Approximate Novelty Search
Anubhav Singh, Nir Lipovetzky, Miquel Ramirez, Javier Segovia-Aguas

TL;DR
This paper introduces polynomial approximation methods for width-based search algorithms, significantly improving their efficiency and scalability in planning tasks by using random sampling, Bloom filters, and adaptive policies.
Contribution
It presents novel polynomial approximation techniques for novelty computation and search strategies, enhancing the performance of width-based planners.
Findings
Significantly better performance than state-of-the-art planners on benchmarks.
Reduced runtime and memory usage through approximation methods.

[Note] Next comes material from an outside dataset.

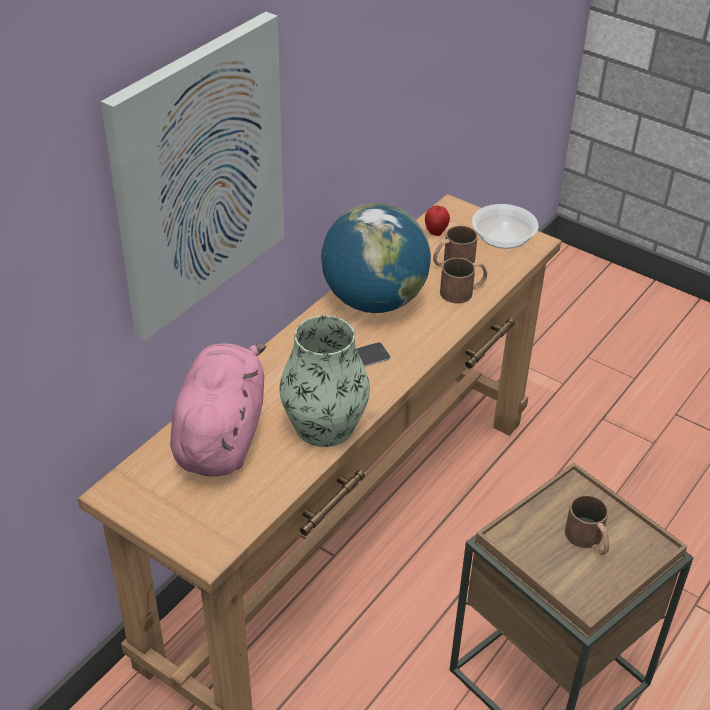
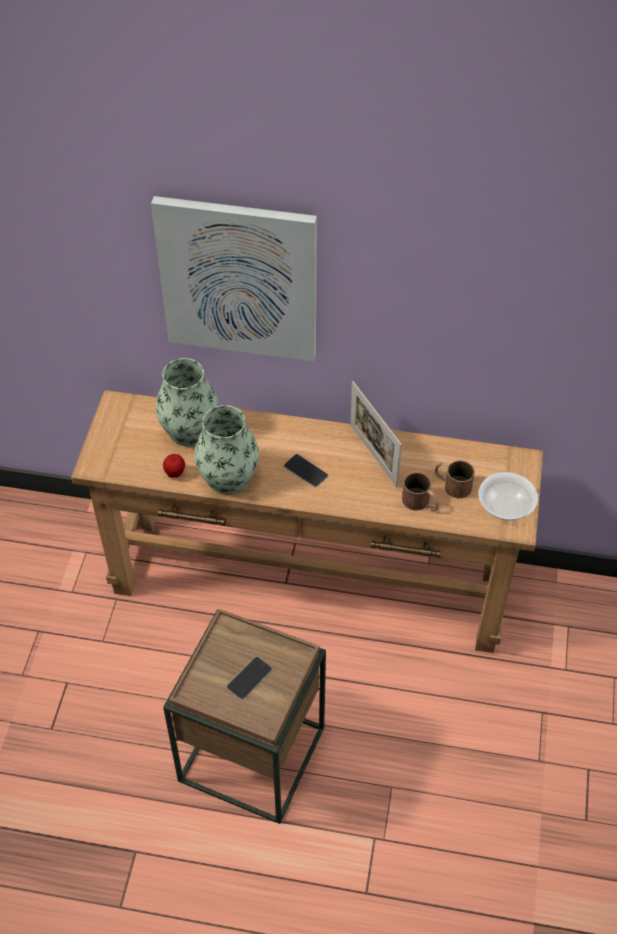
camera: 65 degrees right, 10 degrees up
(221, 435) = (190, 430): pink plush toy -> vase
(374, 300) = (373, 455): globe -> picture frame
(436, 232) = (483, 461): apple -> apple (175, 474)
(588, 540) = (249, 678): brown mug -> phone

Effective integration of sampling and adaptive policies into existing algorithms.
Abstract
Width-based search algorithms seek plans by prioritizing states according to a suitably defined measure of novelty, that maps states into a set of novelty categories. Space and time complexity to evaluate state novelty is known to be exponential on the cardinality of the set. We present novel methods to obtain polynomial approximations of novelty and width-based search. First, we approximate novelty computation via random sampling and Bloom filters, reducing the runtime and memory footprint. Second, we approximate the best-first search using an adaptive policy that decides whether to forgo the expansion of nodes in the open list. These two techniques are integrated into existing width-based algorithms, resulting in new planners that perform significantly better than other state-of-the-art planners over benchmarks from the International Planning Competitions.